- OBJECTIVE A -
Please write out the route specification between "Published posts, subtitles, body" and "you pass --include-drafts.", inclusive.

- SOURCE -
###

Portage / Routes / Substack → Astro
// Route specification
Substack → Astro
A crossing for a Substack publication: newsletter posts, subtitles, images, and footnotes mapped to Astro content collections from the export archive — with subscribe widgets, paywall CTAs, and share buttons stripped out.
01Overview
This route carries a Substack publication into an Astro project as content collections backed by Markdown or MDX. Substack has no stable public API, so the source of truth is the export archive — a ZIP of rendered post HTML plus a posts.csv metadata table.
Substack's HTML is heavy with growth chrome — subscribe widgets, share buttons, paywall calls-to-action, comment prompts. The bulk of this route is cleanup: reducing each post to the article itself, then converting to clean Markdown with footnotes intact.
Published posts, subtitles, body content, inline images, footnotes, publish dates, audience (free / paid) flags, and canonical post URLs.
02Export
From Settings → Exports → Create a new export, Substack emails a download link to a ZIP. Portage joins each post's HTML to its metadata row in posts.csv by post_id.
substack-export/ ├── posts.csv ← post_id, title, subtitle, post_date, │ type, audience, is_published, email_sent ├── posts/ │ ├── 148210.leaving-the-feed.html │ └── … one HTML file per post └── email_list.csv ← subscribers (out of scope — §07)
$ npx portage extract --from substack \ --export ./substack-export.zip --to ./astro-project → 88 posts · 84 web · 4 paid (truncated) · 152 images referenced
The export is authoritative and offline-friendly. Unpublished drafts are included in posts.csv with is_published=false and skipped unless you pass --include-drafts.

###

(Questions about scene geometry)

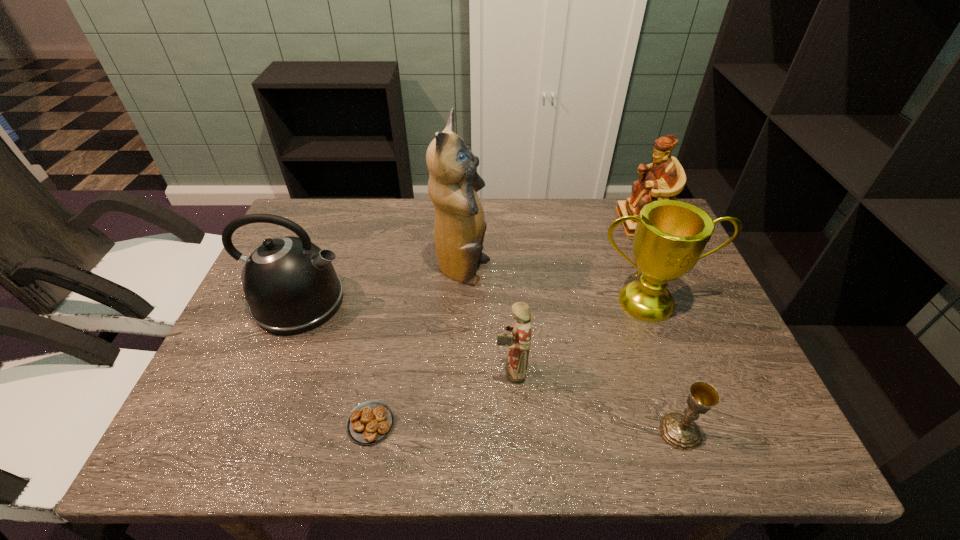
Locate an element on the screen. Image resolution: width=960 pixels, height=540 pixels. the fifth object from right to left is located at coordinates (459, 229).

You are a GUI agent. You are given a task and a screenshot of the screen. Output one action in this format:
    pyautogui.click(x=<x>, y=<y>)
    Task: Click on the cat
    
    Given the screenshot: What is the action you would take?
    pyautogui.click(x=459, y=229)

Where is `the farthest object`? This screenshot has height=540, width=960. the farthest object is located at coordinates (665, 178).

Locate an element on the screen. The height and width of the screenshot is (540, 960). the farther figurine is located at coordinates (665, 178).

This screenshot has height=540, width=960. I want to click on the leftmost object, so click(x=290, y=284).

At what (x,y) coordinates should I click in order to perform the action: click on award. Please return your answer as a coordinate pair (x, y). The width and height of the screenshot is (960, 540). Looking at the image, I should click on (670, 237).

Image resolution: width=960 pixels, height=540 pixels. Find the location of `the fourth object from left to right`. the fourth object from left to right is located at coordinates (518, 342).

Where is `the shorter figurine`? This screenshot has width=960, height=540. the shorter figurine is located at coordinates (518, 342).

The height and width of the screenshot is (540, 960). I want to click on the sixth tallest object, so click(680, 431).

You are a GUI agent. You are given a task and a screenshot of the screen. Output one action in this format:
    pyautogui.click(x=<x>, y=<y>)
    Task: Click on the sixth object from right to left
    This screenshot has height=540, width=960.
    Given the screenshot: What is the action you would take?
    pyautogui.click(x=370, y=422)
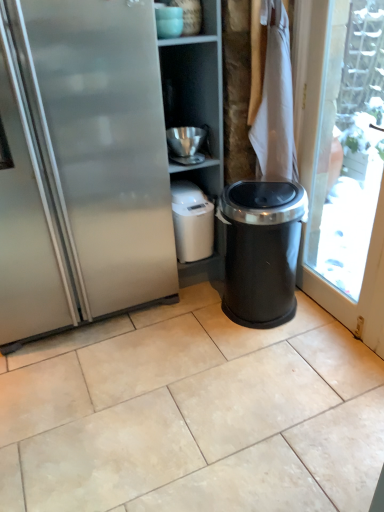
Question: Is black plastic trash can at right closer to camera compared to white fabric at upper right?

Choices:
 (A) no
 (B) yes

Answer: (B)

Question: Does black plastic trash can at right have a greater width compared to white fabric at upper right?

Choices:
 (A) yes
 (B) no

Answer: (A)

Question: Does black plastic trash can at right have a larger size compared to white fabric at upper right?

Choices:
 (A) yes
 (B) no

Answer: (A)

Question: Is black plastic trash can at right facing towards white fabric at upper right?

Choices:
 (A) no
 (B) yes

Answer: (A)

Question: Is black plastic trash can at right behind white fabric at upper right?

Choices:
 (A) yes
 (B) no

Answer: (B)

Question: Considering the positions of white matte appliance at center, which appears as the 3th appliance when viewed from the top, and metallic silver bowl at upper center, marked as the 2th appliance in a top-to-bottom arrangement, in the image, is white matte appliance at center, which appears as the 3th appliance when viewed from the top, bigger or smaller than metallic silver bowl at upper center, marked as the 2th appliance in a top-to-bottom arrangement,?

Choices:
 (A) big
 (B) small

Answer: (A)

Question: Is white matte appliance at center, arranged as the first appliance when viewed from the back, in front of or behind metallic silver bowl at upper center, marked as the 2th appliance in a top-to-bottom arrangement, in the image?

Choices:
 (A) behind
 (B) front

Answer: (A)

Question: From a real-world perspective, is white matte appliance at center, which appears as the 1th appliance when ordered from the bottom, above or below metallic silver bowl at upper center, which ranks as the second appliance in bottom-to-top order?

Choices:
 (A) above
 (B) below

Answer: (B)

Question: Is white matte appliance at center, which appears as the 3th appliance when viewed from the top, taller or shorter than metallic silver bowl at upper center, marked as the 2th appliance in a top-to-bottom arrangement?

Choices:
 (A) tall
 (B) short

Answer: (A)

Question: From the image's perspective, is matte ceramic bowl at upper center, acting as the 3th appliance starting from the bottom, above or below white matte appliance at center, which appears as the 1th appliance when ordered from the bottom?

Choices:
 (A) below
 (B) above

Answer: (B)

Question: Is matte ceramic bowl at upper center, marked as the 1th appliance in a front-to-back arrangement, to the left or to the right of white matte appliance at center, which appears as the 1th appliance when ordered from the bottom, in the image?

Choices:
 (A) right
 (B) left

Answer: (B)

Question: Considering the positions of matte ceramic bowl at upper center, which is the third appliance in back-to-front order, and white matte appliance at center, which appears as the 1th appliance when ordered from the bottom, in the image, is matte ceramic bowl at upper center, which is the third appliance in back-to-front order, taller or shorter than white matte appliance at center, which appears as the 1th appliance when ordered from the bottom,?

Choices:
 (A) tall
 (B) short

Answer: (B)

Question: Based on their sizes in the image, would you say matte ceramic bowl at upper center, the first appliance from the top, is bigger or smaller than white matte appliance at center, arranged as the first appliance when viewed from the back?

Choices:
 (A) small
 (B) big

Answer: (A)

Question: Considering the positions of black plastic trash can at right and matte ceramic bowl at upper center, acting as the 3th appliance starting from the bottom, in the image, is black plastic trash can at right bigger or smaller than matte ceramic bowl at upper center, acting as the 3th appliance starting from the bottom,?

Choices:
 (A) big
 (B) small

Answer: (A)

Question: Is black plastic trash can at right taller or shorter than matte ceramic bowl at upper center, the first appliance from the top?

Choices:
 (A) tall
 (B) short

Answer: (A)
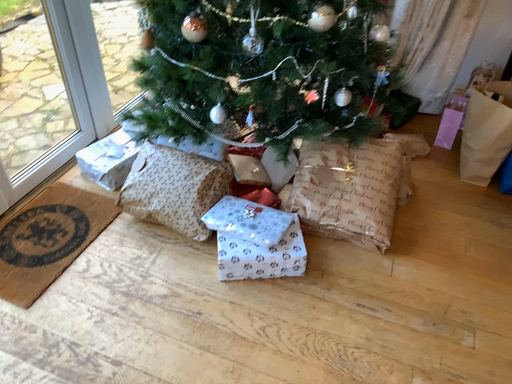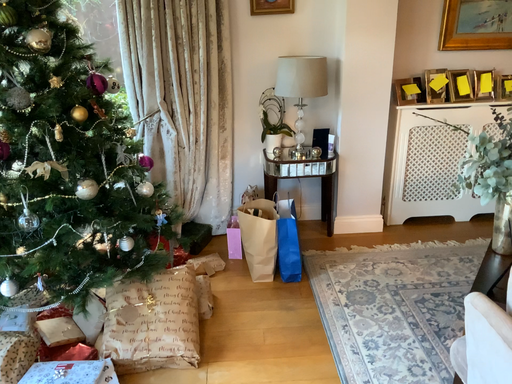
Question: How did the camera likely rotate when shooting the video?

Choices:
 (A) rotated upward
 (B) rotated downward

Answer: (A)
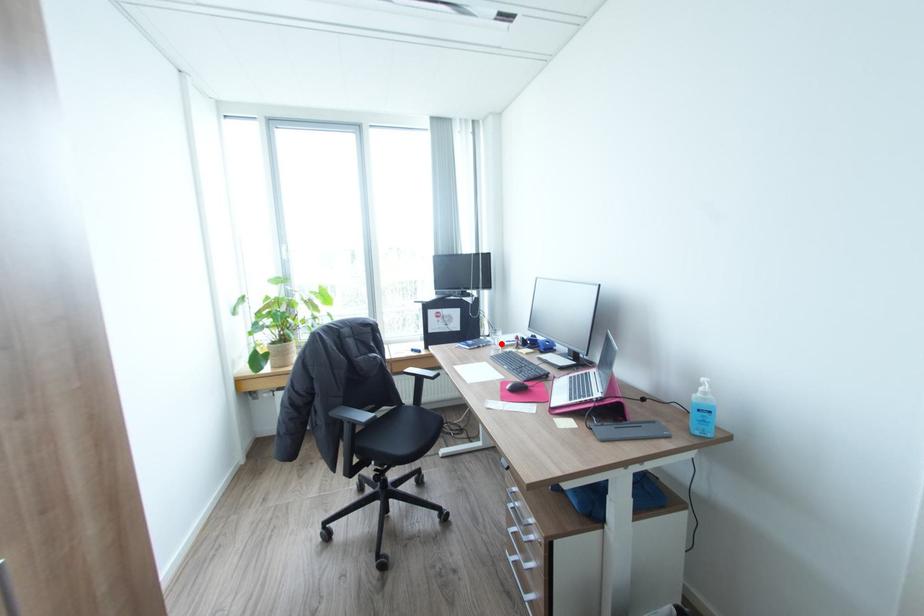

###

- OBJECTIVE B -
Swap every "screenshot" for "snapshot" in the records between their start and the line holding "figurine is located at coordinates (518, 342).", inclusive, and return only those lines without the pictures.

- CORRECT ANSWER A -
Published posts, subtitles, body content, inline images, footnotes, publish dates, audience (free / paid) flags, and canonical post URLs.
02Export
From Settings → Exports → Create a new export, Substack emails a download link to a ZIP. Portage joins each post's HTML to its metadata row in posts.csv by post_id.
substack-export/ ├── posts.csv ← post_id, title, subtitle, post_date, │ type, audience, is_published, email_sent ├── posts/ │ ├── 148210.leaving-the-feed.html │ └── … one HTML file per post └── email_list.csv ← subscribers (out of scope — §07)
$ npx portage extract --from substack \ --export ./substack-export.zip --to ./astro-project → 88 posts · 84 web · 4 paid (truncated) · 152 images referenced
The export is authoritative and offline-friendly. Unpublished drafts are included in posts.csv with is_published=false and skipped unless you pass --include-drafts.

- CORRECT ANSWER B -
Locate an element on the screen. Image resolution: width=960 pixels, height=540 pixels. the fifth object from right to left is located at coordinates (459, 229).

You are a GUI agent. You are given a task and a snapshot of the screen. Output one action in this format:
    pyautogui.click(x=<x>, y=<y>)
    Task: Click on the cat
    
    Given the snapshot: What is the action you would take?
    pyautogui.click(x=459, y=229)

Where is `the farthest object`? This snapshot has height=540, width=960. the farthest object is located at coordinates (665, 178).

Locate an element on the screen. The height and width of the snapshot is (540, 960). the farther figurine is located at coordinates (665, 178).

This snapshot has height=540, width=960. I want to click on the leftmost object, so click(x=290, y=284).

At what (x,y) coordinates should I click in order to perform the action: click on award. Please return your answer as a coordinate pair (x, y). The width and height of the snapshot is (960, 540). Looking at the image, I should click on (670, 237).

Image resolution: width=960 pixels, height=540 pixels. Find the location of `the fourth object from left to right`. the fourth object from left to right is located at coordinates (518, 342).

Where is `the shorter figurine`? This snapshot has width=960, height=540. the shorter figurine is located at coordinates (518, 342).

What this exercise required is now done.